Last year my friend JT got made redundant. It made me feel sick for him. He’s got three kids and a whopping mortgage. His reaction? He was cool, he was pragmatic, he said ‘it will all work out’. And it did.

Don’t get me wrong, I know from my extensive Googling you must go through the pain, not numb it with drugs/booze/wild sex (now there’s a thought). I need to channel my natural optimism (the same optimism that means I’ll always think I can get away with five minutes extra on the car park).

And I’m going approach this like anything from a dodgy pelvic floor (erm, this now needs urgent attention) to a skin condition. I’m going to write about it – interview the experts, meet the people that have survived then thrived.

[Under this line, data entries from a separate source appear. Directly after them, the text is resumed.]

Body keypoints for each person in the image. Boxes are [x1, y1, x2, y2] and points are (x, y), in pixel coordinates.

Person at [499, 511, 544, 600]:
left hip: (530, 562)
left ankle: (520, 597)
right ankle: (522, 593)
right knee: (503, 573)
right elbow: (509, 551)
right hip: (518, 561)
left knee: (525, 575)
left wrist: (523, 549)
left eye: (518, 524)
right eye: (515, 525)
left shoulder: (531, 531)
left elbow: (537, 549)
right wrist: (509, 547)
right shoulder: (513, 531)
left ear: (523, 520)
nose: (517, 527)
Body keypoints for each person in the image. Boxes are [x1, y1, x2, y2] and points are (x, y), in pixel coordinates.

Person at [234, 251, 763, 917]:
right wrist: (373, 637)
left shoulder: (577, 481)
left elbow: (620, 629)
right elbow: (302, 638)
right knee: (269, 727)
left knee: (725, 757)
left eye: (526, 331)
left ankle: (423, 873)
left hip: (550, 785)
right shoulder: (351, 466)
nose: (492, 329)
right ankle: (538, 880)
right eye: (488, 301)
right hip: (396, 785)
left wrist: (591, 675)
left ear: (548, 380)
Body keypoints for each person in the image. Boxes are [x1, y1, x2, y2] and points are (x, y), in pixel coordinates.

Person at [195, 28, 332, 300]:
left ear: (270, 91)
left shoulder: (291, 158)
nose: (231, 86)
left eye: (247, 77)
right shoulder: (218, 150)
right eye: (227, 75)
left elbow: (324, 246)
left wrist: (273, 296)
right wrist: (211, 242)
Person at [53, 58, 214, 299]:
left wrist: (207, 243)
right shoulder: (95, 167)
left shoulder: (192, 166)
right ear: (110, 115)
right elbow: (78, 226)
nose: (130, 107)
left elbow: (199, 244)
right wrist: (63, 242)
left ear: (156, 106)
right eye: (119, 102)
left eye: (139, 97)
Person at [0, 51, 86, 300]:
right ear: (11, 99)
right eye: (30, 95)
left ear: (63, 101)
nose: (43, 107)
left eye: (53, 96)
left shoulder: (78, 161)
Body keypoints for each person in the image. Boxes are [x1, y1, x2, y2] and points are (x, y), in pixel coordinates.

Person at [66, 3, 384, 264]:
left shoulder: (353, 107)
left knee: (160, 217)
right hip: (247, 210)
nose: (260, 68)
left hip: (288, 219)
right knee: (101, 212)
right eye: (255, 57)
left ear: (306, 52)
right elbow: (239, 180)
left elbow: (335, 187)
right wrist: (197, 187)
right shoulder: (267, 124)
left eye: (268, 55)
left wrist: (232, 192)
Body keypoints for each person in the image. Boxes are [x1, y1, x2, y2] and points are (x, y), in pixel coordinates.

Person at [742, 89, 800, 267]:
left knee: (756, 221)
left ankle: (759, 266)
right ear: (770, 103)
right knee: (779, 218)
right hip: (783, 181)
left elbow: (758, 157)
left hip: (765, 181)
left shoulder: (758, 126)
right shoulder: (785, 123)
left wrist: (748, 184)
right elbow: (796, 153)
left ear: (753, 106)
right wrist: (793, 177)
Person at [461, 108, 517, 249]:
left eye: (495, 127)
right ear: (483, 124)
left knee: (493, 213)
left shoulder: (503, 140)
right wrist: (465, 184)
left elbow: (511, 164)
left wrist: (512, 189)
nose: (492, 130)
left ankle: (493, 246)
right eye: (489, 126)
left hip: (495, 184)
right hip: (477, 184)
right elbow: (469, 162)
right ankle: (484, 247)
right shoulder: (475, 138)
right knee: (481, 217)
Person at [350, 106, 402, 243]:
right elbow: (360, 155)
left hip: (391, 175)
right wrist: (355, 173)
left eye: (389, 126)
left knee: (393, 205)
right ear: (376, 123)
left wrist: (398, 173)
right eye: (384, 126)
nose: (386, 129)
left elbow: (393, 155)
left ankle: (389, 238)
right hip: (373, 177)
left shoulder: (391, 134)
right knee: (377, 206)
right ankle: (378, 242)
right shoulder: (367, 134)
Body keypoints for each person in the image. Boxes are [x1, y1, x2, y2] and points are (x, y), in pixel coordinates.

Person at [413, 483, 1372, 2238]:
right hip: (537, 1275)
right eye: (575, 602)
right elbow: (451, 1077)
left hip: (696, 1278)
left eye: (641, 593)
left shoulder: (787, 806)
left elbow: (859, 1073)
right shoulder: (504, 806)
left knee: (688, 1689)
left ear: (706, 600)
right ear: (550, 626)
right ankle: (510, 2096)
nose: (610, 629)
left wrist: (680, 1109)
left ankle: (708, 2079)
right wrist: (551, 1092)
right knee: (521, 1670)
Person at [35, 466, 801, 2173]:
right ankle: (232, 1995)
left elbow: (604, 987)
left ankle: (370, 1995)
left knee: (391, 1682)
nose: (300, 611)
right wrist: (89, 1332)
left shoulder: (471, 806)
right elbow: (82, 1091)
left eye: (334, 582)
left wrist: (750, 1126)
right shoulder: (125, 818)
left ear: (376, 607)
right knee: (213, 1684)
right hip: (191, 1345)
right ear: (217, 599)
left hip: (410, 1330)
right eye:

I’m going to go on crazy retreats and get Reiki and (another) midlife ear piercing. I’m sure as hell going to get my bikini line lasered (although, shit, I hear bushes are back? Will they be like the brows, where a ‘skimpy’ will look cheap and dated?). I’m going to sell my rings and use the money for adventures. I might even go on some dates. (I find that prospect terrifying and exciting in equal measure).

And you know what? Even in the past few weeks I’ve realised I am capable. I am stronger than I thought I was. The house has not fallen apart. I have not fallen apart.

And as for that feeling of being held? Someone who cares if your plane is delayed or you’ve had a crappy day? Well, newsflash, now I know there’s an army of people who do.

But for now though this is what’s getting me through:Accepting kindness. The lasagnes left in my porch, the Sunday dinner invites, the girls nights, the holidays. I’m saying ‘yes, thank you’.

Taking drugs – not coke or meth, but a low dose SSRI – undoubtedly has stopped me spinning over the edge.

Small wins. A fart free bedroom, lots of lights on, heating ramped up to sub tropical, dinners that don’t always involve meat and two veg, Gogglebox.

Gratitude

My children, my friends, my family, my mum. My mum. Thinking of what I’ve got, rather than what I’ve lost.